TASK OBJECTIVE: Reproduce every one of the items below character for character.

[Data records]
************

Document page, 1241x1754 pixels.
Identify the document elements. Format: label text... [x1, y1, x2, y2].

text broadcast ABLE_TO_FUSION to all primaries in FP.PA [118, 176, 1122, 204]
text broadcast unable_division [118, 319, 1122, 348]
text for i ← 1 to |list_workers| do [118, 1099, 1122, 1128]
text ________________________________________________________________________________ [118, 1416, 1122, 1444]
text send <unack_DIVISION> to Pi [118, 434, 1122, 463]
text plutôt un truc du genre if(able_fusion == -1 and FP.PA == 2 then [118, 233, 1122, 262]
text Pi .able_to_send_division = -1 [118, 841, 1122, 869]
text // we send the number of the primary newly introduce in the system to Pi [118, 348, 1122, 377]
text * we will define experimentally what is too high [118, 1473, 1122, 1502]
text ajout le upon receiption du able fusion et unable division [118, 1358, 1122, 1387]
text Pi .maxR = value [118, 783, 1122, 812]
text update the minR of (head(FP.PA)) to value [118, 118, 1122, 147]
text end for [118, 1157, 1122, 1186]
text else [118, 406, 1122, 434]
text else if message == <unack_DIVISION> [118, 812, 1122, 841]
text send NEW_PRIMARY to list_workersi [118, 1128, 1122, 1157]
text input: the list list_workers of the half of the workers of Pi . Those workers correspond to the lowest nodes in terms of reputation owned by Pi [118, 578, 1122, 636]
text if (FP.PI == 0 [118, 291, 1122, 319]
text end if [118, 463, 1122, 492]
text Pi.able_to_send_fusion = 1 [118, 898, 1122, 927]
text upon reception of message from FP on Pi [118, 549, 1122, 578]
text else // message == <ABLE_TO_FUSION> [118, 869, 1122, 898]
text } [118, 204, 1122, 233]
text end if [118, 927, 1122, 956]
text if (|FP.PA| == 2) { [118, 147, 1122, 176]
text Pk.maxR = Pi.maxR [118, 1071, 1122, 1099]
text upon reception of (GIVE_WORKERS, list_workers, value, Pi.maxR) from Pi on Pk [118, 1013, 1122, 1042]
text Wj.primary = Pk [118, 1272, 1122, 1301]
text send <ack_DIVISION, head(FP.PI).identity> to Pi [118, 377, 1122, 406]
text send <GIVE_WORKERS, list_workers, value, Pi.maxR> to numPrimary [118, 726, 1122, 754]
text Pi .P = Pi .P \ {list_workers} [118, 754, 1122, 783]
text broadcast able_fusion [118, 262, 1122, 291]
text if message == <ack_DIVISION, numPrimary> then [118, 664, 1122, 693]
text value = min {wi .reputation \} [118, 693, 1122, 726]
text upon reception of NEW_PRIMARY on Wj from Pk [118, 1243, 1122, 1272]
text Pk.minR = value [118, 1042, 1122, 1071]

************

COMPLETE OUTPUT:
Document page, 1241x1754 pixels.
Identify the document elements. Format: label text... [x1, y1, x2, y2].

text broadcast ABLE_TO_FUSION to all primaries in FP.PA [118, 176, 1122, 204]
text broadcast unable_division [118, 319, 1122, 348]
text for i ← 1 to |list_workers| do [118, 1099, 1122, 1128]
text ________________________________________________________________________________ [118, 1416, 1122, 1444]
text send <unack_DIVISION> to Pi [118, 434, 1122, 463]
text plutôt un truc du genre if(able_fusion == -1 and FP.PA == 2 then [118, 233, 1122, 262]
text Pi .able_to_send_division = -1 [118, 841, 1122, 869]
text // we send the number of the primary newly introduce in the system to Pi [118, 348, 1122, 377]
text * we will define experimentally what is too high [118, 1473, 1122, 1502]
text ajout le upon receiption du able fusion et unable division [118, 1358, 1122, 1387]
text Pi .maxR = value [118, 783, 1122, 812]
text update the minR of (head(FP.PA)) to value [118, 118, 1122, 147]
text end for [118, 1157, 1122, 1186]
text else [118, 406, 1122, 434]
text else if message == <unack_DIVISION> [118, 812, 1122, 841]
text send NEW_PRIMARY to list_workersi [118, 1128, 1122, 1157]
text input: the list list_workers of the half of the workers of Pi . Those workers correspond to the lowest nodes in terms of reputation owned by Pi [118, 578, 1122, 636]
text if (FP.PI == 0 [118, 291, 1122, 319]
text end if [118, 463, 1122, 492]
text Pi.able_to_send_fusion = 1 [118, 898, 1122, 927]
text upon reception of message from FP on Pi [118, 549, 1122, 578]
text else // message == <ABLE_TO_FUSION> [118, 869, 1122, 898]
text } [118, 204, 1122, 233]
text end if [118, 927, 1122, 956]
text if (|FP.PA| == 2) { [118, 147, 1122, 176]
text Pk.maxR = Pi.maxR [118, 1071, 1122, 1099]
text upon reception of (GIVE_WORKERS, list_workers, value, Pi.maxR) from Pi on Pk [118, 1013, 1122, 1042]
text Wj.primary = Pk [118, 1272, 1122, 1301]
text send <ack_DIVISION, head(FP.PI).identity> to Pi [118, 377, 1122, 406]
text send <GIVE_WORKERS, list_workers, value, Pi.maxR> to numPrimary [118, 726, 1122, 754]
text Pi .P = Pi .P \ {list_workers} [118, 754, 1122, 783]
text broadcast able_fusion [118, 262, 1122, 291]
text if message == <ack_DIVISION, numPrimary> then [118, 664, 1122, 693]
text value = min {wi .reputation \} [118, 693, 1122, 726]
text upon reception of NEW_PRIMARY on Wj from Pk [118, 1243, 1122, 1272]
text Pk.minR = value [118, 1042, 1122, 1071]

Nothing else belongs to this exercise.